The Organization of Petroleum Exporting Countries will export 23.27 million barrels a day in the four weeks to March 10, compared with 23.34 million in the period to Feb. 11, the Halifax, England-based researcher said today in an e-mailed report. The figures exclude Angola and Ecuador.

“Refinery turnaround is climbing and offline capacity is rising to its seasonal peak,” Roy Mason, Oil Movements’ founder, said by phone today. Crude demand will drop through mid-April or early May as refiners in the U.S. and Asia carry out maintenance at their plants, he said.

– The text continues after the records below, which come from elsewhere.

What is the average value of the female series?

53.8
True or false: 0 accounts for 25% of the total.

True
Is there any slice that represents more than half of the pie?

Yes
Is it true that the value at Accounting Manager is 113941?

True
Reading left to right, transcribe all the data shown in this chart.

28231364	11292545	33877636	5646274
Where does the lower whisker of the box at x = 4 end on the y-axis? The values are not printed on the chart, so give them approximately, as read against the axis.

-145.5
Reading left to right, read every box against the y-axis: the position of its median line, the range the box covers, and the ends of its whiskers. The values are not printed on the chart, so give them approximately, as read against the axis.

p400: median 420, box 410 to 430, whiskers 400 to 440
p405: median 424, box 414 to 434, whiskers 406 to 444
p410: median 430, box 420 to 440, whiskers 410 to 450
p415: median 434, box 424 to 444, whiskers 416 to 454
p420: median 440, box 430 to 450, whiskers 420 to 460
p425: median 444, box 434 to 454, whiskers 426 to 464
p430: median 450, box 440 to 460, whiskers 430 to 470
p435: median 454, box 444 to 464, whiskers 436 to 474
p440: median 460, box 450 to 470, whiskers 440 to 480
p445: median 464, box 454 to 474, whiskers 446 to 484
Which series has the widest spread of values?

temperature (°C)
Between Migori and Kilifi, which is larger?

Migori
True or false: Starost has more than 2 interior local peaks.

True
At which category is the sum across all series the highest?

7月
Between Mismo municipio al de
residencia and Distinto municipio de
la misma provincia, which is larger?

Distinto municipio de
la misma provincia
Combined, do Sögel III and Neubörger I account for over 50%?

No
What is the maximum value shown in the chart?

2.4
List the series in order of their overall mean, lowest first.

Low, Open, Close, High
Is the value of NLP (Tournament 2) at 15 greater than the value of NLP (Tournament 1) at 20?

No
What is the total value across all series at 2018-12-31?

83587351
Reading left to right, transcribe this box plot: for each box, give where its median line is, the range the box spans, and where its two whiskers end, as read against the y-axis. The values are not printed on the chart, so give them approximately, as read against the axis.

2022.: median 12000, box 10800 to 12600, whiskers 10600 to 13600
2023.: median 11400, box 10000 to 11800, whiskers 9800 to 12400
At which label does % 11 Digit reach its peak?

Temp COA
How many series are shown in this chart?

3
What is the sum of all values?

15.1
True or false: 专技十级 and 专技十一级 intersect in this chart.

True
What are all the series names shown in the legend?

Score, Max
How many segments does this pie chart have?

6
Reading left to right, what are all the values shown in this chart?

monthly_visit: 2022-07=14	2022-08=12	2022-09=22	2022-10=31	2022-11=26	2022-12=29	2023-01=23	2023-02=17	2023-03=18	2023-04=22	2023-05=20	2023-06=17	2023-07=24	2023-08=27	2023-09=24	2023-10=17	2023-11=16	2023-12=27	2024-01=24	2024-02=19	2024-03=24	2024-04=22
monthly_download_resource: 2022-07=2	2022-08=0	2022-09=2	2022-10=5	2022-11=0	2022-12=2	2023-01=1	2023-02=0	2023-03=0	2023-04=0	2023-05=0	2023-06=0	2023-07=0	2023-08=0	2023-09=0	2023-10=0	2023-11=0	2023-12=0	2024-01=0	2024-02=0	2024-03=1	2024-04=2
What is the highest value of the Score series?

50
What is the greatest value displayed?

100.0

Exports from Middle Eastern producers, including non-OPEC members Oman and Yemen, will decrease 0.7 percent to 17.37 million barrels a day in the four-week period, according to the tracker.

Crude on board tankers will average 475.58 million barrels in the four weeks, up 2.2 percent from 465.54 million in the month to Feb. 11, Oil Movements said.

Oil Movements calculates shipments by tallying tanker- rental agreements. Its figures exclude crude held on board ships as floating storage.

OPEC’s members, which pump 40 percent of the world’s oil, are Algeria, Angola, Ecuador, Iran, Iraq, Kuwait, Libya, Nigeria, Qatar, Saudi Arabia, the United Arab Emirates and Venezuela.